Antoine Ferey is a PhD candidate in Economics at CREST, Ecole Polytechnique. His research in Public Economics focuses on the optimal design of tax and transfer systems with an emphasis on the topic of tax complexity. In recent work, he shows that although inattention and underreaction to taxes have the potential to reduce the efficiency cost of taxation, they may ultimately lead to inefficiently high and regressive taxes. This "taxation bias" arises when the government cannot ex-ante commit to its tax policy. In on-going work, he studies optimal redistributive taxation and unemployment insurance, and shows that interactions between redistribution and insurance hold important and unexplored policy implications. He will present the paper “Redistributive Taxation, Unemployment Insurance, and Make-work-pay.”

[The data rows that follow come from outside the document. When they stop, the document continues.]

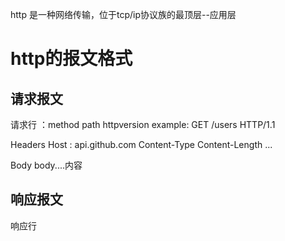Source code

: http 是一种网络传输，位于tcp/ip协议族的最顶层--应用层



# http的报文格式

## 请求报文

请求行 ：method    path  httpversion     example: GET   /users   HTTP/1.1

Headers  Host : api.github.com   Content-Type  Content-Length   ...

Body   body....内容

## 响应报文

响应行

Redistributive Taxation, Unemployment Insurance, and Make-work-pay

Abstract: This paper studies the interactions between redistribution and social insurance in a general framework that nests two cornerstones of public economics: the Mirrlees-Saez optimal income taxation model and the Baily-Chetty optimal unemployment insurance model. In a mechanism design approach, I characterize optimal second-best allocations under different mechanisms. Optimal second-best allocations can be implemented with three common policy instruments. (1) A redistributive tax and transfer schedule conditional on income, (2) an actuarially fair unemployment insurance with eligibility requirements, and (3) an earnings subsidy conditional on labor income when employed akin to the EITC or similar make-work-pay transfer programs. In a perturbation approach, I provide sufficient statistics formulas for the optimal schedules of these instruments that transparently highlight the conflicting interactions between redistribution and social insurance. On the efficiency side, each exerts a mechanical negative fiscal externality on the other, but at the same time they act as complements in providing incentives to work and search for a job. On the welfare side, redistributive transfers are substitutes for unemployment benefits, but at the same time higher redistributive tastes call for both higher transfers and more insurance for low-income people. Overall, the analysis provides novel foundations for observed features of policy design and calls for the estimation of new sufficient statistics for integrated policy recommendations.